On Thu, 26 Feb 2009 15:54:14 +0000
Andrew Haley <a...@redhat.com> wrote:

> Paul Brook wrote:
> >>   Well, but wouldn't it still be nice if
> >> __builtin_return_address(N) was implemented for N>0 by libcalling
> >> into the unwinder for you?  Obviously this would still have to
> >> return NULL at runtime when you're running on a DW2 target without
> >> any EH frame data present in memory (and I guess it wouldn't work
> >> on SjLj targets either), but wouldn't it still be a nice
> >> convenience feature for users?
> > 
> > There are sufficiently many caveats and system specific bits of
> > weirdness that you probably just have to know what you're doing (or
> > rely on backtrace(3) to do it for you).
> > 
> > IMHO builtins are for things that you can't do in normal C. So 
> > __builtin_return_address(0) makes a lot of sense. Having it start
> > guessing how to do N>0 much less so.
> 
> I suggest we could contribute a version of backtrace.c for ARM to
> glibc. An example to follow is libc/sysdeps/ia64/backtrace.c.

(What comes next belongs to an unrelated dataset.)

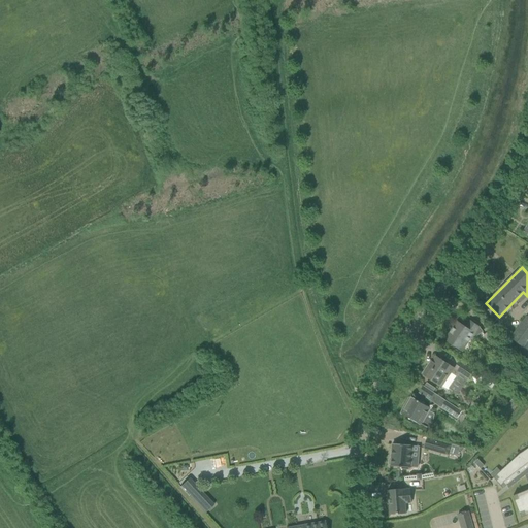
[(527,317),(510,339),(527,352),(527,317)]
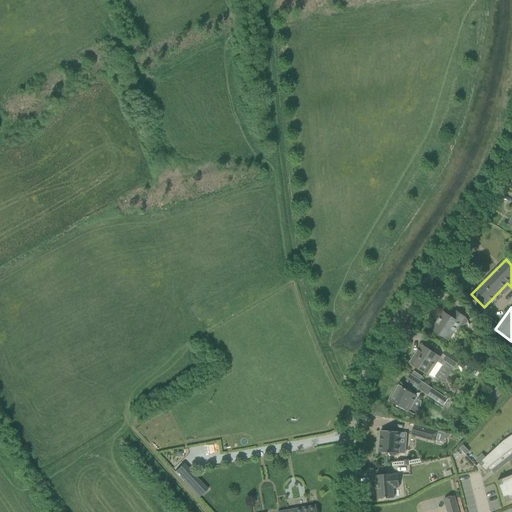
[(467,322),(464,318),(456,312),(452,319),(443,313),(432,330),(446,340),(451,333),(452,334),(459,324),(461,326),(467,322)]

GLIBC already knows how to do backtracing if the ARM-specific unwind
tables are present (.ARM.exidx, etc.), using _Unwind_Backtrace.

Unfortunately backtraces don't currently terminate cleanly if code
without unwind data is reached: CodeSourcery are currently working on
fixing the linker so that non-unwindable regions are marked properly,
which we consider essential to making this feature usable.

Of course, you'll need to compile all your code with -funwind-tables for
this to work. We haven't measured the size impact of this yet: we're
planning on optimising the unwind tables by merging duplicate entries
whenever possible, so hopefully it won't be too bad.

Just a heads-up to avoid duplicate effort!